The log file is generated using the program from this repository: https://github.com/0x1DOCD00D/CS441_Fall2022/tree/main/LogFileGenerator The generator uses a configuration that modifies the output of the generator. Some settings that were tweaked:
The message length that is generated is anywhere between 10 and 15 characters. Since for task 2, I chose an interval of 1 second and within each second I needed multiple ERROR messages to result in a meaningful computation for that task, I set DurationMinutes to only 1, but set a TimePeriod for every 5 milliseconds. This means ~200 log lines would be generated every second. For that same reason, I set the probability of logMessageType to be
error = [0, 0.5]
warn = [0.5, 0.6]
debug = [0.6, 0.7]
info = [0.7, 1]
This means there is a 50 percent chance the log message type is ERROR which would give us a more meaningful output for task 2.

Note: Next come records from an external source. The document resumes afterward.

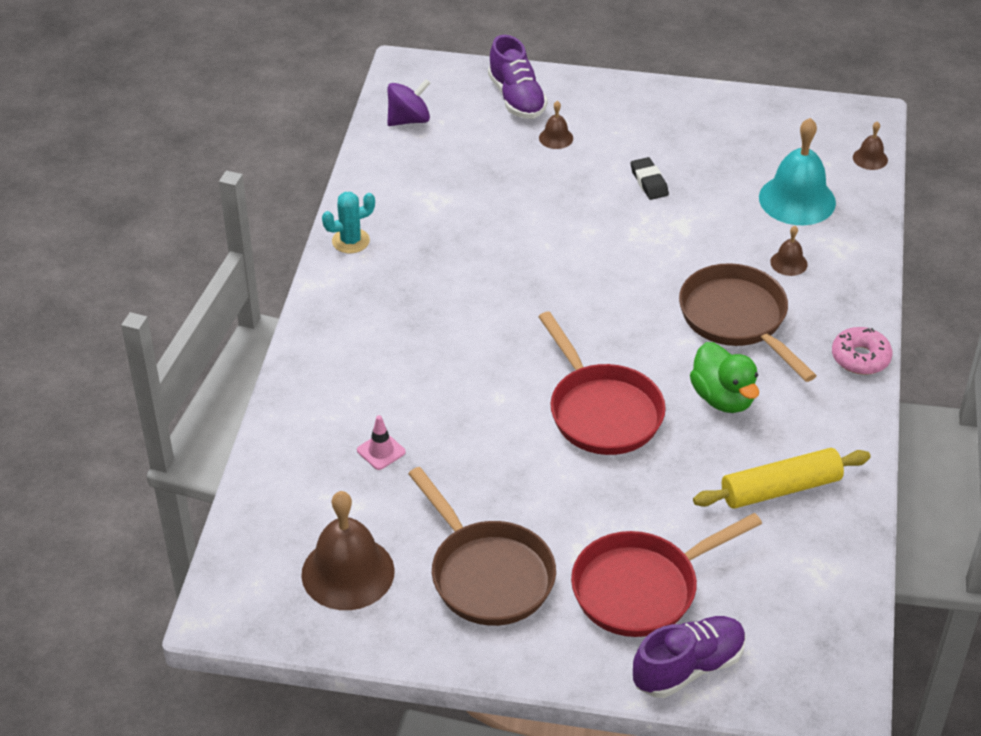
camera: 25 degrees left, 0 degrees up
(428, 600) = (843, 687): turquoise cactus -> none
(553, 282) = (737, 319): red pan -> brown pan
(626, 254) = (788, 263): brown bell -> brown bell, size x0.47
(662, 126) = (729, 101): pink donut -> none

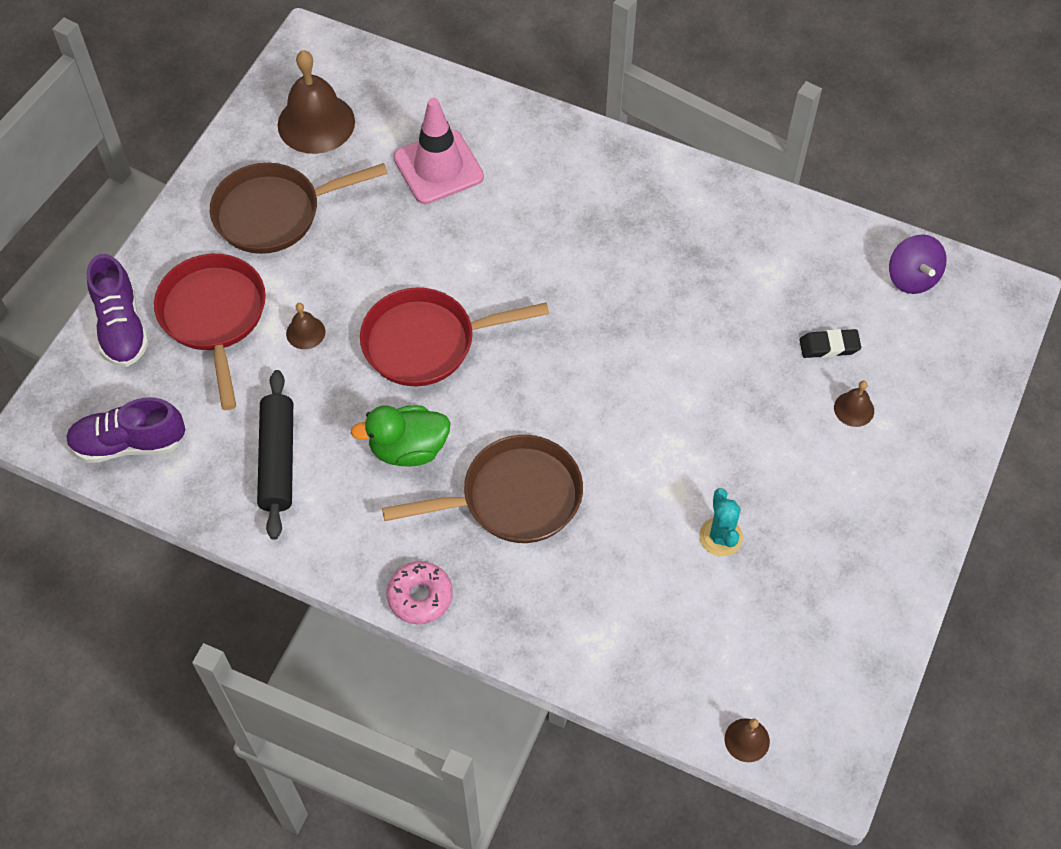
camera: 105 degrees right, 15 degrees up
(350, 241) = (723, 193): turquoise cactus -> turquoise cactus (720, 537)
(381, 451) = (438, 167): pink traffic cone -> pink traffic cone, size x2.16
(516, 98) = (934, 388): purple shoe -> purple shoe (129, 443)
(649, 182) = (755, 480): black eraser -> black eraser (829, 346)
(780, 489) = (278, 460): yellow rolling pin -> black rolling pin
(788, 263) = (584, 578): brown bell -> brown bell (305, 332)
(797, 200) = (689, 626): turquoise bell -> none

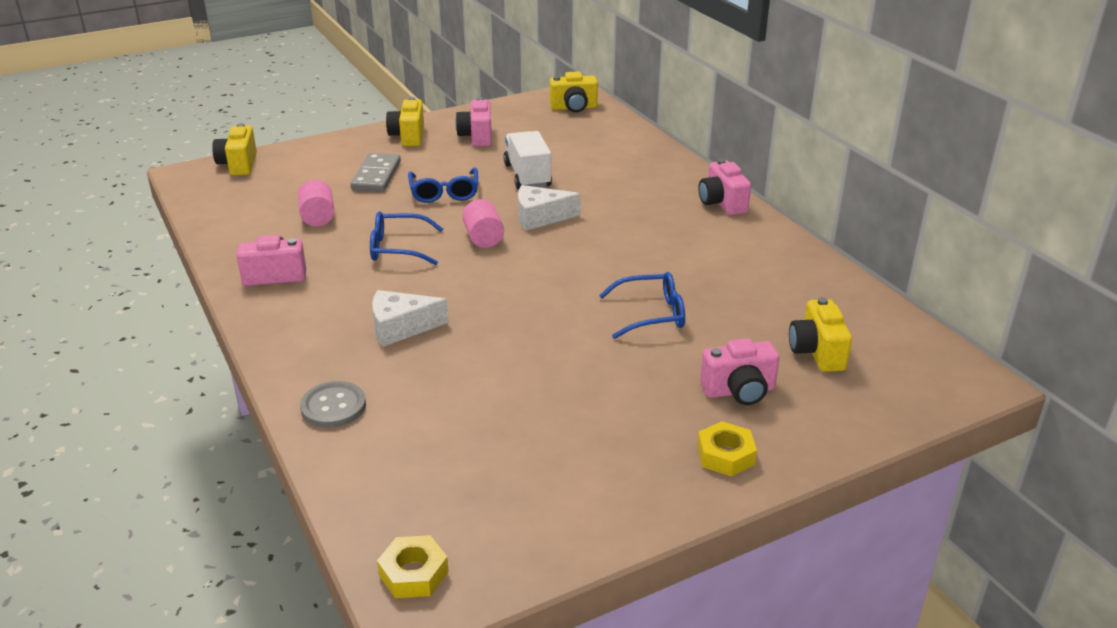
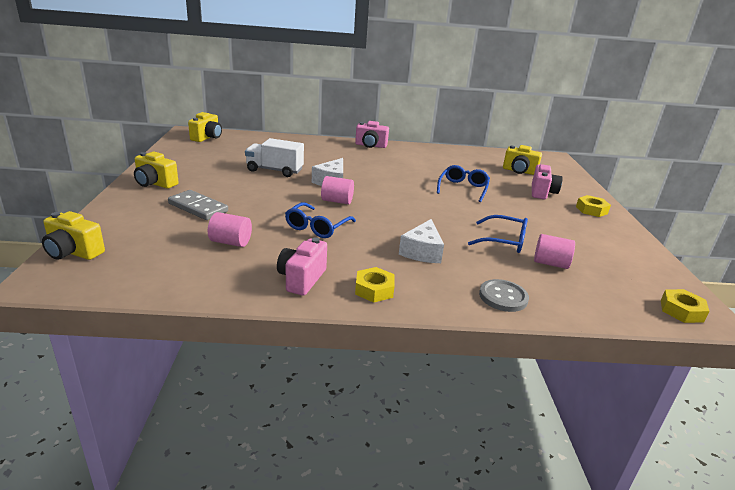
camera: 65 degrees left, 5 degrees down
(285, 319) = (374, 289): none -> yellow nut
(444, 193) = (260, 195): blue glasses -> blue glasses (504, 241)
(460, 433) = (550, 263): none -> pink cylinder
(477, 137) = (197, 167): pink camera -> none

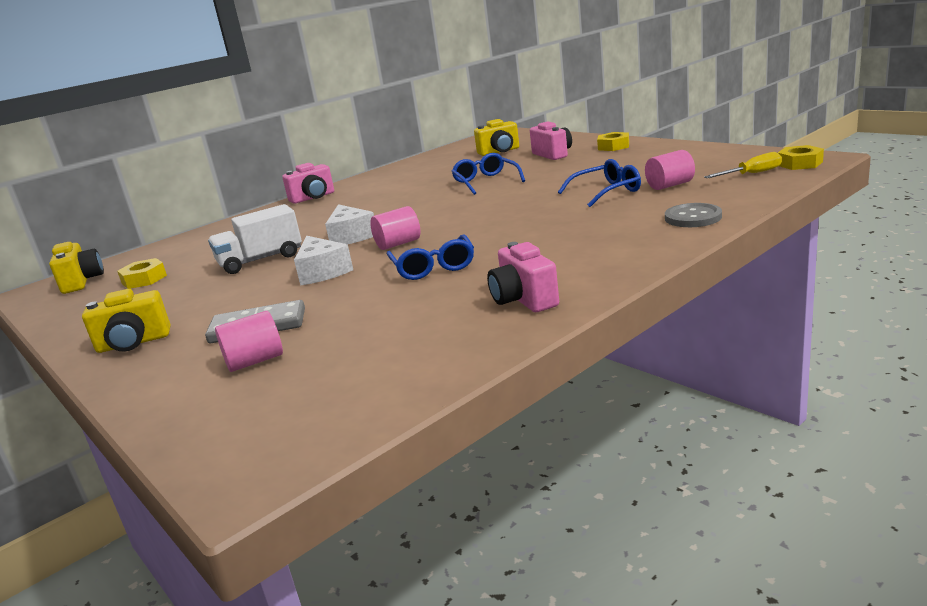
camera: 35 degrees left, 5 degrees down
(73, 252) = (209, 441): yellow camera -> none
(231, 242) = (379, 323): pink cylinder -> pink cylinder (255, 361)
(374, 289) = (599, 268): yellow nut -> yellow nut (144, 279)
(422, 251) = (567, 229): white cheese -> white cheese (322, 272)
(624, 294) = (752, 174): none -> yellow screwdriver

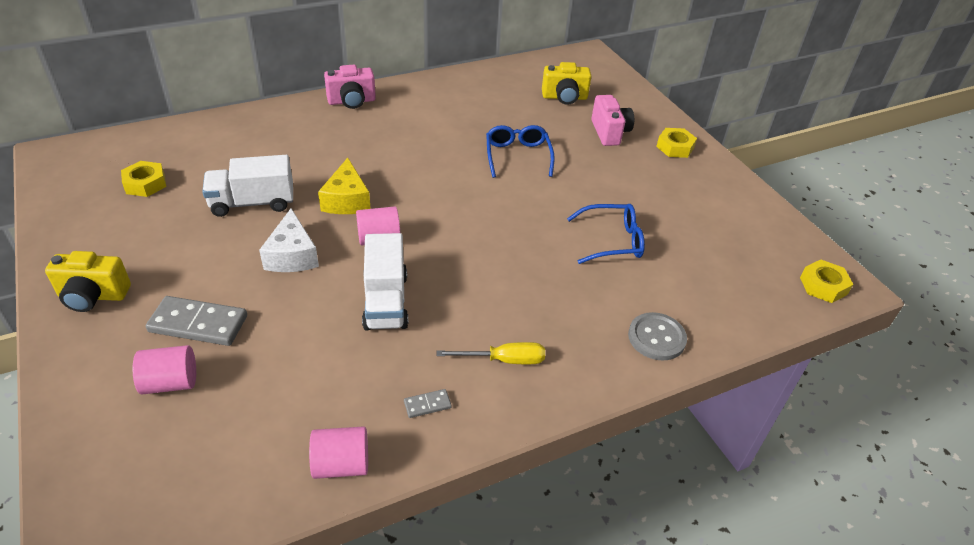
camera: 10 degrees right, 20 degrees up
(82, 282) = (95, 159): yellow camera -> none
(351, 236) = (347, 200): white cheese -> yellow cheese
(433, 267) = (385, 301): blue glasses -> white truck
(523, 300) = (427, 404): pink camera -> grey domino
(670, 185) = (676, 261): pink cylinder -> pink cylinder (341, 464)
(752, 174) = (765, 281): yellow screwdriver -> yellow screwdriver (504, 360)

Task 2 output has been cutoff here as it is large. Full output can be found here
-
The csv file cannot be created on AWS EMR since converting the file to csv requires the unix command cat, which could not be implemented as an extrta step. With hadoop you have to expost it to a local filesystem to be able to open it with excel.
-
Opening the csv file in excel does not seperate keys and values into 2 columns. However if you were to run the tasks and convert using 'cat' without the line
conf1.set("mapreduce.output.textoutputformat.separator", ", ")Then it would, but it would not be a proper csv file. -
The interval was chosen to be 1 second for task 2 however choosing a larger interval would require some additional computation.
-
As mentioned above output folder should not be present when running the tasks.
-
There is no way to run a jar from the directly from the hadoop filesystem since the jar is maintains the project structure and paths. This is why we inputted the local file path of the jar when runnning the jar on hadoop.